Una mayoría de organizaciones sociales, comunitarias, populares, ecologistas, ambientales, de derechos humanos, étnicas, feministas, juveniles, de comunicación y eclesiales hemos sucumbido al síndrome del archipiélago. Somos muchas, desparramadas por todo el país, con mínimas posibilidades de crecer. Cada una va impulsando su agenda de trabajo o de lucha, segura de bastarse a sí misma, casi siempre negando que es Ong y calificando despectivamente a las demás de ser efectivamente una Ong. 

La mayoría de estas organizaciones han establecido relaciones verticales con un organismo donante, del cual reciben apoyo y de donde emanan no pocas de las temáticas que conforman sus agendas de trabajo o de lucha, y a quienes dan cuenta de lo que hacen, de lo que quieren hacer y de lo que han dejado de hacer.
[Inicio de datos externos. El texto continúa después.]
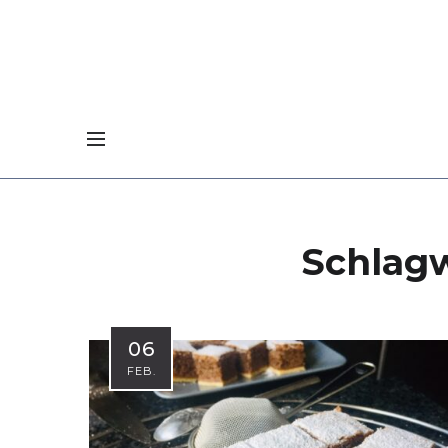
Schlag
06
FEB.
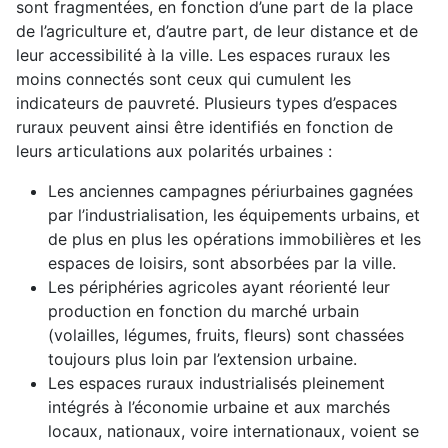
sont fragmentées, en fonction d’une part de la place
de l’agriculture et, d’autre part, de leur distance et de
leur accessibilité à la ville. Les espaces ruraux les
moins connectés sont ceux qui cumulent les
indicateurs de pauvreté. Plusieurs types d’espaces
ruraux peuvent ainsi être identifiés en fonction de
leurs articulations aux polarités urbaines :
Les anciennes campagnes périurbaines gagnées
par l’industrialisation, les équipements urbains, et
de plus en plus les opérations immobilières et les
espaces de loisirs, sont absorbées par la ville.
Les périphéries agricoles ayant réorienté leur
production en fonction du marché urbain
(volailles, légumes, fruits, fleurs) sont chassées
toujours plus loin par l’extension urbaine.
Les espaces ruraux industrialisés pleinement
intégrés à l’économie urbaine et aux marchés
locaux, nationaux, voire internationaux, voient se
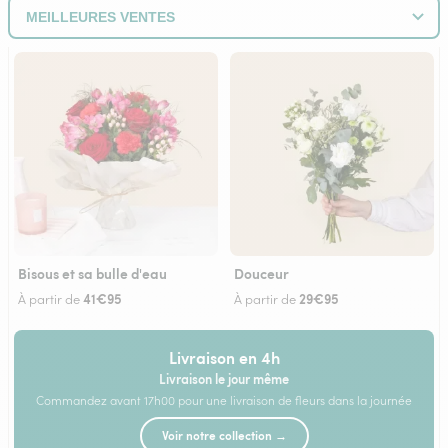
Bisous et sa bulle d'eau
Douceur
41€95
29€95
À partir de
À partir de
Livraison en 4h
Livraison le jour même
Commandez avant 17h00 pour une livraison de fleurs dans la journée
Voir notre collection →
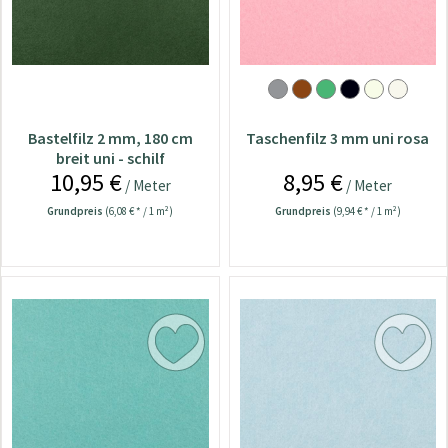
Bastelfilz 2 mm, 180 cm
Taschenfilz 3 mm uni rosa
breit uni - schilf
10,95 €
8,95 €
/ Meter
/ Meter
Grundpreis
(6,08 € * / 1 m²)
Grundpreis
(9,94 € * / 1 m²)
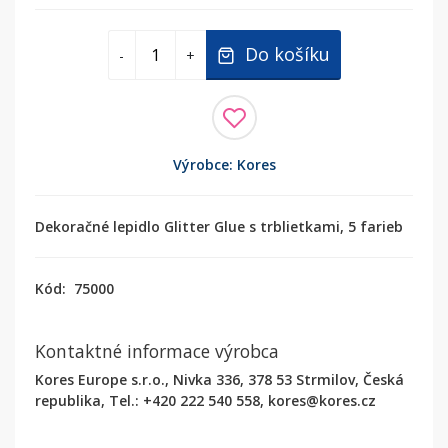
Do košíku
-
+
Výrobce: Kores
Dekoračné lepidlo Glitter Glue s trblietkami, 5 farieb
Kód:
75000
Kontaktné informace výrobca
Kores Europe s.r.o., Nivka 336, 378 53 Strmilov, Česká
republika, Tel.: +420 222 540 558, kores@kores.cz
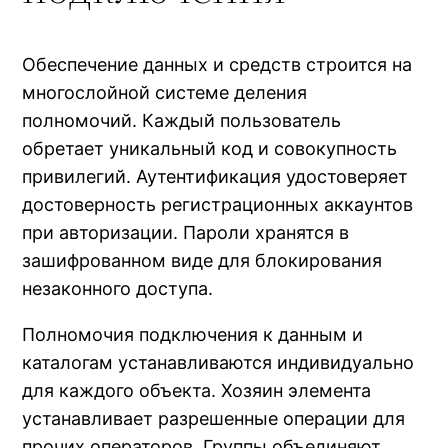
Обеспечение данных и средств строится на
многослойной системе деления
полномочий. Каждый пользователь
обретает уникальный код и совокупность
привилегий. Аутентификация удостоверяет
достоверность регистрационных аккаунтов
при авторизации. Пароли хранятся в
зашифрованном виде для блокирования
незаконного доступа.
Полномочия подключения к данным и
каталогам устанавливаются индивидуально
для каждого объекта. Хозяин элемента
устанавливает разрешенные операции для
прочих операторов. Группы объединяют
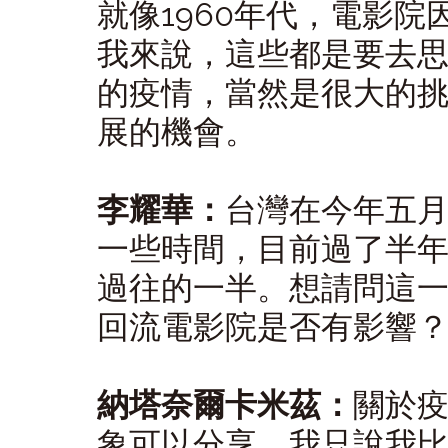
就像1960年代，電影
我來說，這些都是要去
的疫情，當然是很大的
展的機會。
李耀華：
台灣在今年五
一些時間，目前過了半
過往的一半。想請問這
回流電影院是否有影響
納塔奈爾卡米茲：
關於
象可以分享，我只說我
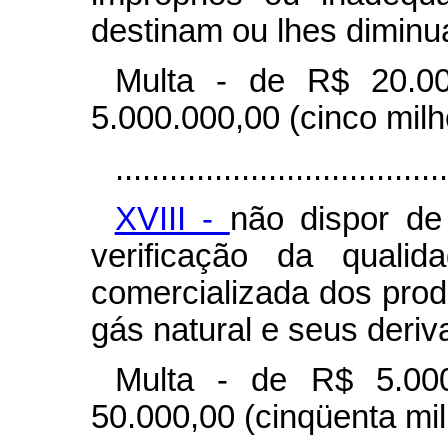
destinam ou lhes diminu
Multa - de R$ 20.00
5.000.000,00 (cinco milh
.....................................
XVIII -
não dispor de
verificação da qualid
comercializada dos prod
gás natural e seus deriv
Multa - de R$ 5.000
50.000,00 (cinqüenta mil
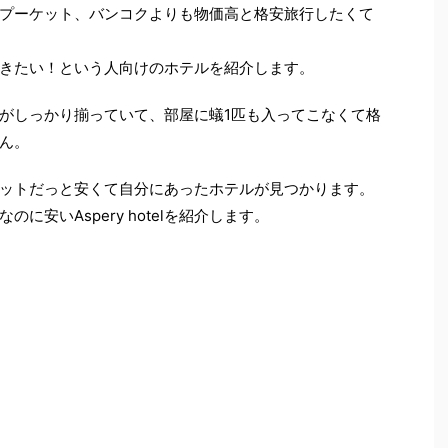
プーケット、バンコクよりも物価高と格安旅行したくて
きたい！という人向けのホテルを紹介します。
がしっかり揃っていて、部屋に蟻1匹も入ってこなくて格
ん。
ットだっと安くて自分にあったホテルが見つかります。
に安いAspery hotelを紹介します。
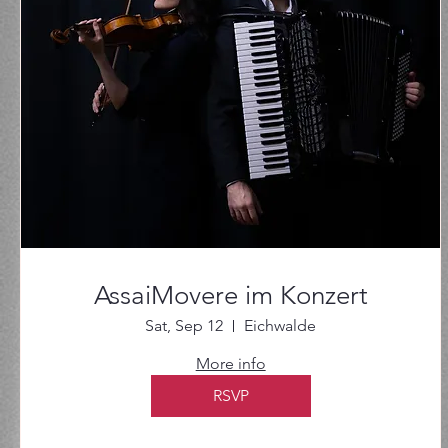
AssaiMovere im Konzert
Sat, Sep 12
Eichwalde
More info
RSVP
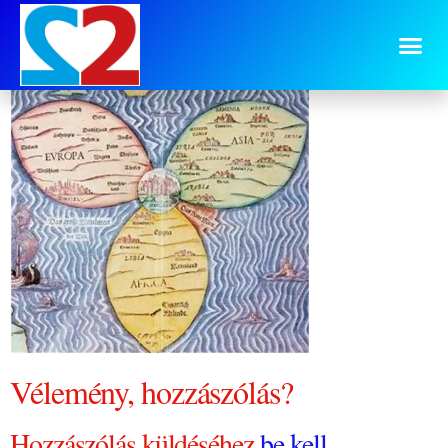
világ közepe 3
Vélemény, hozzászólás?
Hozzászólás küldéséhez
be kell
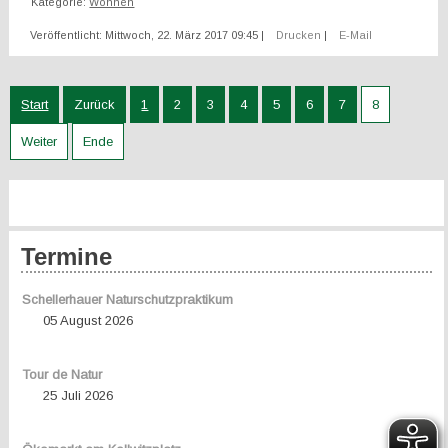
Kategorie:
Wohnen
Veröffentlicht: Mittwoch, 22. März 2017 09:45
|
Drucken
|
E-Mail
Start
Zurück
1
2
3
4
5
6
7
8
Weiter
Ende
Termine
Schellerhauer Naturschutzpraktikum
05 August 2026
Tour de Natur
25 Juli 2026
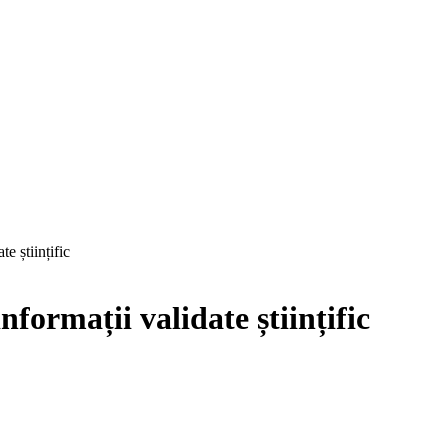
e științific
formații validate științific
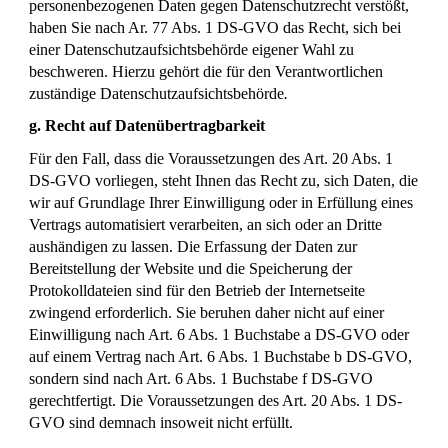
personenbezogenen Daten gegen Datenschutzrecht verstößt,
haben Sie nach Ar. 77 Abs. 1 DS-GVO das Recht, sich bei
einer Datenschutzaufsichtsbehörde eigener Wahl zu
beschweren. Hierzu gehört die für den Verantwortlichen
zuständige Datenschutzaufsichtsbehörde
.
g. Recht auf Datenübertragbarkeit
Für den Fall, dass die Voraussetzungen des Art. 20 Abs. 1
DS-GVO vorliegen, steht Ihnen das Recht zu, sich Daten, die
wir auf Grundlage Ihrer Einwilligung oder in Erfüllung eines
Vertrags automatisiert verarbeiten, an sich oder an Dritte
aushändigen zu lassen. Die Erfassung der Daten zur
Bereitstellung der Website und die Speicherung der
Protokolldateien sind für den Betrieb der Internetseite
zwingend erforderlich. Sie beruhen daher nicht auf einer
Einwilligung nach Art. 6 Abs. 1 Buchstabe a DS-GVO oder
auf einem Vertrag nach Art. 6 Abs. 1 Buchstabe b DS-GVO,
sondern sind nach Art. 6 Abs. 1 Buchstabe f DS-GVO
gerechtfertigt. Die Voraussetzungen des Art. 20 Abs. 1 DS-
GVO sind demnach insoweit nicht erfüllt.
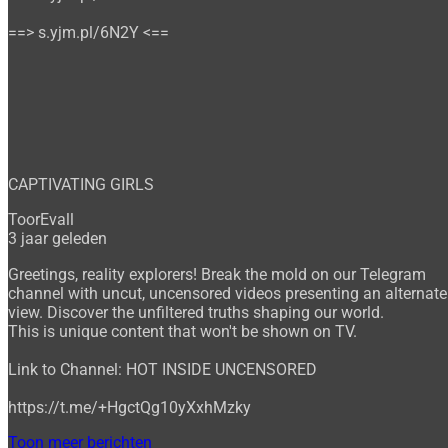
==> s.yjm.pl/6N2Y <==
CAPTIVATING GIRLS
ToorEvall
3 jaar geleden
Greetings, reality explorers! Break the mold on our Telegram
channel with uncut, uncensored videos presenting an alternate
view. Discover the unfiltered truths shaping our world.
This is unique content that won't be shown on TV.
Link to Channel: HOT INSIDE UNCENSORED
https://t.me/+HgctQg10yXxhMzky
Toon meer berichten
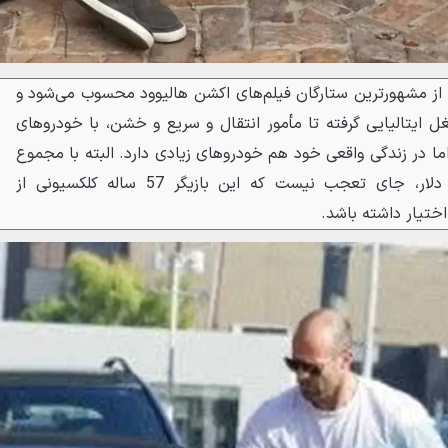
ز مشهورترین ستارگان فیلم‌های اکشن هالیوود محسوب می‌شود و
غل ایتالیایی گرفته تا مأمور انتقال و سریع و خشن، با خودروهای
ا در زندگی واقعی خود هم خودروهای زیادی دارد. البته با مجموع
ثروت خالص حدود 90 میلیون دلار، جای تعجب نیست که این بازیگر 57 ساله کلکسیونی از
ختیار داشته باشد.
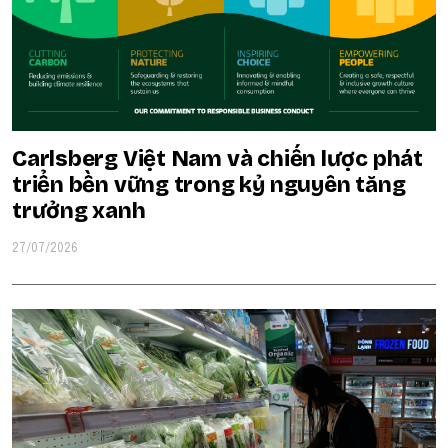
Carlsberg Việt Nam và chiến lược phát
triển bền vững trong kỷ nguyên tăng
trưởng xanh
27/07/2026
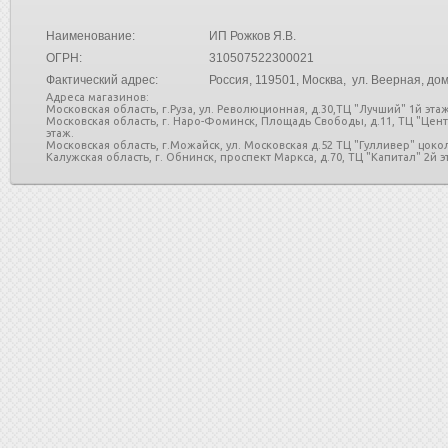
Наименование:
ИП Рожков Я.В.
ОГРН:
310507522300021
Фактический адрес:
Россия
, 119501, Москва, ул. Веерная, дом
Адреса магазинов:
Московская область, г.Руза, ул. Революционная, д.30,ТЦ "Лучший" 1й этаж
Московская область, г. Наро-Фоминск, Площадь Свободы, д.11, ТЦ "Цен
этаж.
Московская область, г.Можайск, ул. Московская д.52 ТЦ "Гулливер" цоко
Калужская область, г. Обнинск, проспект Маркса, д.70, ТЦ "Капитал" 2й эт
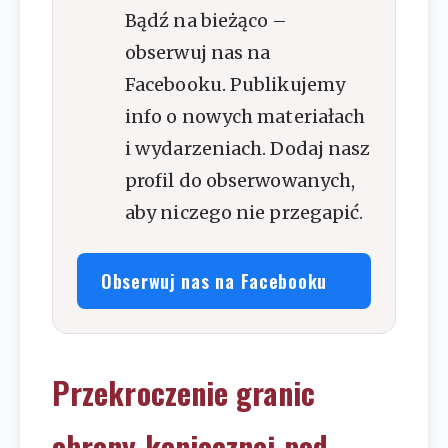
Bądź na bieżąco –
obserwuj nas na
Facebooku. Publikujemy
info o nowych materiałach
i wydarzeniach. Dodaj nasz
profil do obserwowanych,
aby niczego nie przegapić.
Obserwuj nas na Facebooku
Przekroczenie granic
obrony koniecznej pod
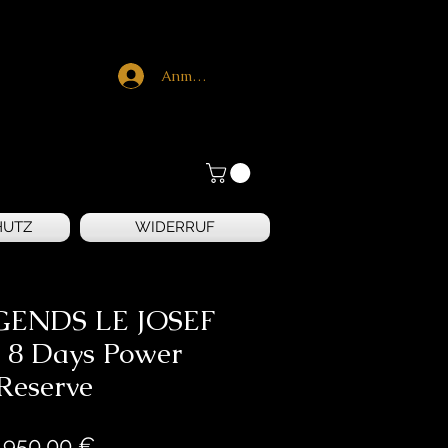
Anmelden
HUTZ
WIDERRUF
GENDS LE JOSEF
8 Days Power
Reserve
Preis
.950,00 €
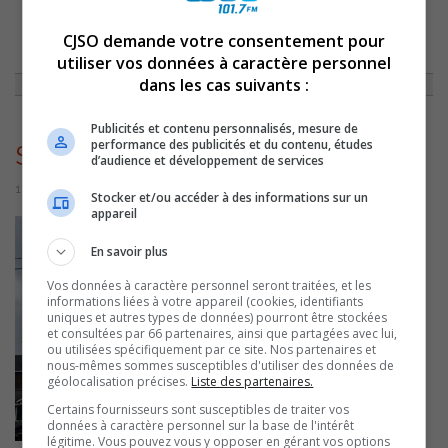
CJSO demande votre consentement pour
ACCUEIL
»
ACTUALITÉS
»
PORTES OUVERTES À LA DISTILLERIE LES
SUBVERSIFS LE 6 JUIN
»
SUBVERSIFS
utiliser vos données à caractère personnel
dans les cas suivants :
Publicités et contenu personnalisés, mesure de
performance des publicités et du contenu, études
Subversifs
d’audience et développement de services
11 mai 2026 | Par Sylvain Rochon
Stocker et/ou accéder à des informations sur un
appareil
En savoir plus
Vos données à caractère personnel seront traitées, et les
informations liées à votre appareil (cookies, identifiants
uniques et autres types de données) pourront être stockées
et consultées par 66 partenaires, ainsi que partagées avec lui,
ou utilisées spécifiquement par ce site. Nos partenaires et
nous-mêmes sommes susceptibles d'utiliser des données de
géolocalisation précises.
Liste des partenaires.
Certains fournisseurs sont susceptibles de traiter vos
données à caractère personnel sur la base de l'intérêt
légitime. Vous pouvez vous y opposer en gérant vos options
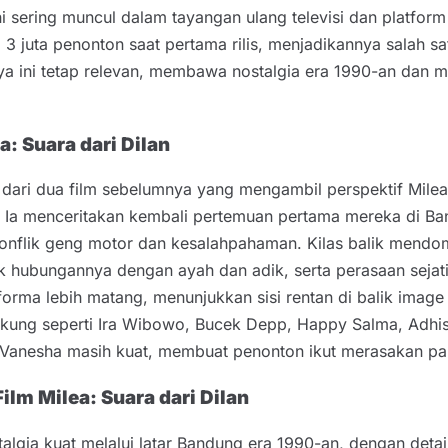
ini sering muncul dalam tayangan ulang televisi dan platform
 3 juta penonton saat pertama rilis, menjadikannya salah sat
ya ini tetap relevan, membawa nostalgia era 1990-an dan me
a: Suara dari Dilan
 dari dua film sebelumnya yang mengambil perspektif Mile
ea. Ia menceritakan kembali pertemuan pertama mereka di 
nflik geng motor dan kesalahpahaman. Kilas balik mendomi
k hubungannya dengan ayah dan adik, serta perasaan sejati
rma lebih matang, menunjukkan sisi rentan di balik image 
ndukung seperti Ira Wibowo, Bucek Depp, Happy Salma, Adhi
anesha masih kuat, membuat penonton ikut merasakan pahi
lm Milea: Suara dari Dilan
lgia kuat melalui latar Bandung era 1990-an, dengan detai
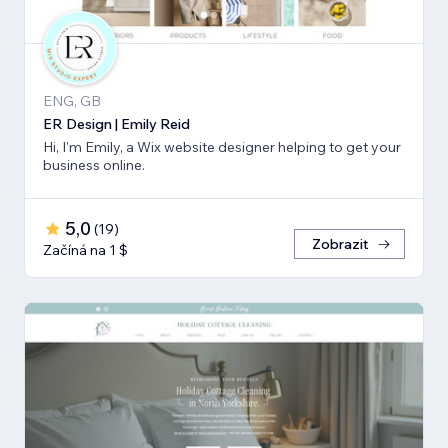
ENG, GB
ER Design | Emily Reid
Hi, I'm Emily, a Wix website designer helping to get your
business online.
5,0
(
19
)
Zobrazit
Začíná na 1 $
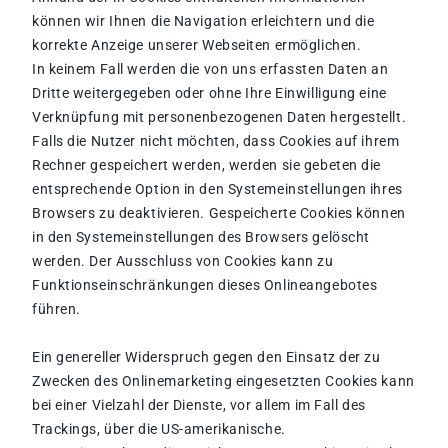
können wir Ihnen die Navigation erleichtern und die
korrekte Anzeige unserer Webseiten ermöglichen.
In keinem Fall werden die von uns erfassten Daten an
Dritte weitergegeben oder ohne Ihre Einwilligung eine
Verknüpfung mit personenbezogenen Daten hergestellt.
Falls die Nutzer nicht möchten, dass Cookies auf ihrem
Rechner gespeichert werden, werden sie gebeten die
entsprechende Option in den Systemeinstellungen ihres
Browsers zu deaktivieren. Gespeicherte Cookies können
in den Systemeinstellungen des Browsers gelöscht
werden. Der Ausschluss von Cookies kann zu
Funktionseinschränkungen dieses Onlineangebotes
führen.
Ein genereller Widerspruch gegen den Einsatz der zu
Zwecken des Onlinemarketing eingesetzten Cookies kann
bei einer Vielzahl der Dienste, vor allem im Fall des
Trackings, über die US-amerikanische.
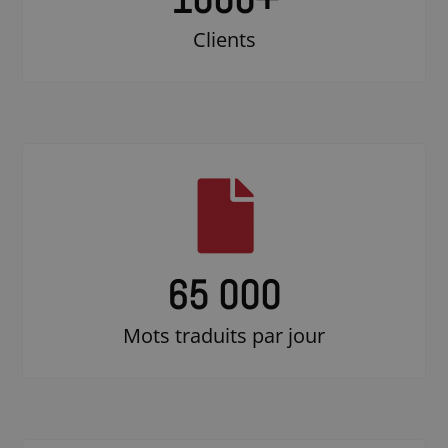
Clients
65 000
Mots traduits par jour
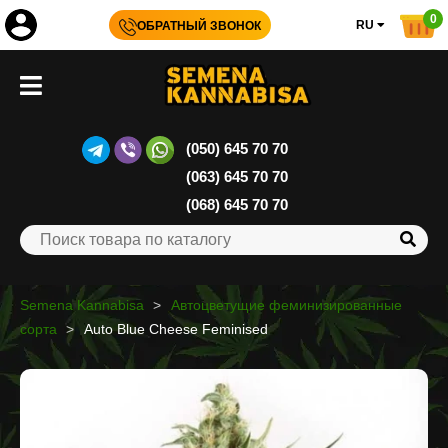
0
RU
ОБРАТНЫЙ ЗВОНОК
(050) 645 70 70
(063) 645 70 70
(068) 645 70 70
Semena Kannabisa
Автоцветущие феминизированные
сорта
Auto Blue Cheese Feminised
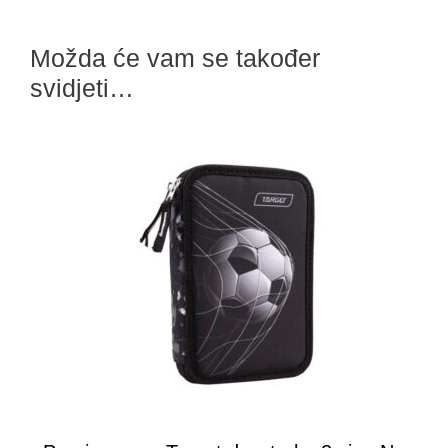
Možda će vam se također
svidjeti…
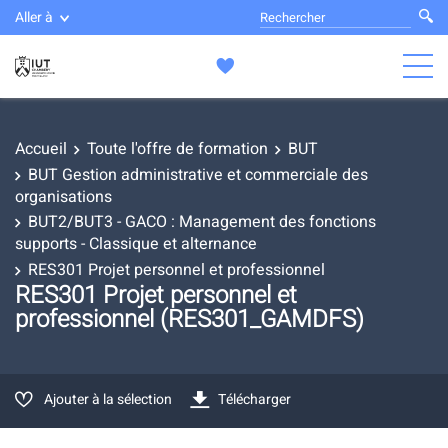
Aller à
Accueil
Toute l'offre de formation
BUT
BUT Gestion administrative et commerciale des
organisations
BUT2/BUT3 - GACO : Management des fonctions
supports - Classique et alternance
RES301 Projet personnel et professionnel
RES301 Projet personnel et
professionnel (RES301_GAMDFS)
Ajouter à la sélection
Télécharger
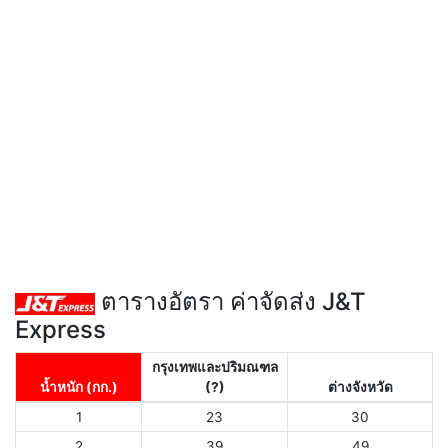
ตารางอัตรา ค่าจัดส่ง J&T
Express
กรุงเทพและปริมณฑล
น้ำหนัก (กก.)
(?)
ต่างจังหวัด
1
23
30
2
39
49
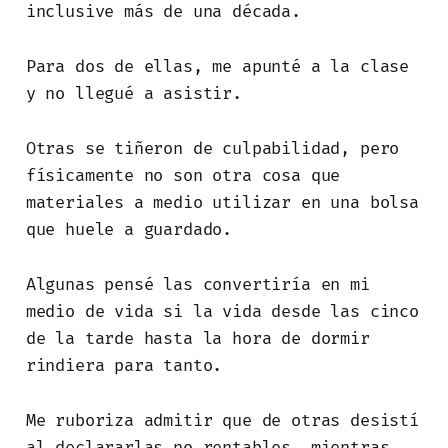
inclusive más de una década.
Para dos de ellas, me apunté a la clase
y no llegué a asistir.
Otras se tiñeron de culpabilidad, pero
físicamente no son otra cosa que
materiales a medio utilizar en una bolsa
que huele a guardado.
Algunas pensé las convertiría en mi
medio de vida si la vida desde las cinco
de la tarde hasta la hora de dormir
rindiera para tanto.
Me ruboriza admitir que de otras desistí
al declararlas no rentables, mientras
Sin necesariamente tener conciencia de ello, las líneas verticales están muy bien definidas y se basan en la obediencia y la sumisión hacia el organismo donante extranjero.

Así como cada organización suele obedecer “hacia arriba” a quienes definen las temáticas y aportan los dineros, cada organización suele establecer también relaciones verticales con los destinatarios finales de sus agendas. Todas las líneas verticales están muy bien marcadas, mientras que las líneas horizontales son difusas o inexistentes. Y gran parte del dinero donando se va quedando entre los intermediarios, especialmente entre consultorías y términos de referencia.

Las organizaciones han acabado en la lógica del encierro, y a ser factor de desmovilización, enredadas en un palabrerío elitista y políticamente inservible, hasta convertir la propia lucha social y a la organización en una válvula de escape. Retomar la identidad del movimiento social y recuperar la autonomía y las relaciones de horizontalidad tanto con la cooperación como entre ellas mismas, son desafíos que al enfrentarlos contribuirá a fortalecer la movilización y luchas sociales hondureñas.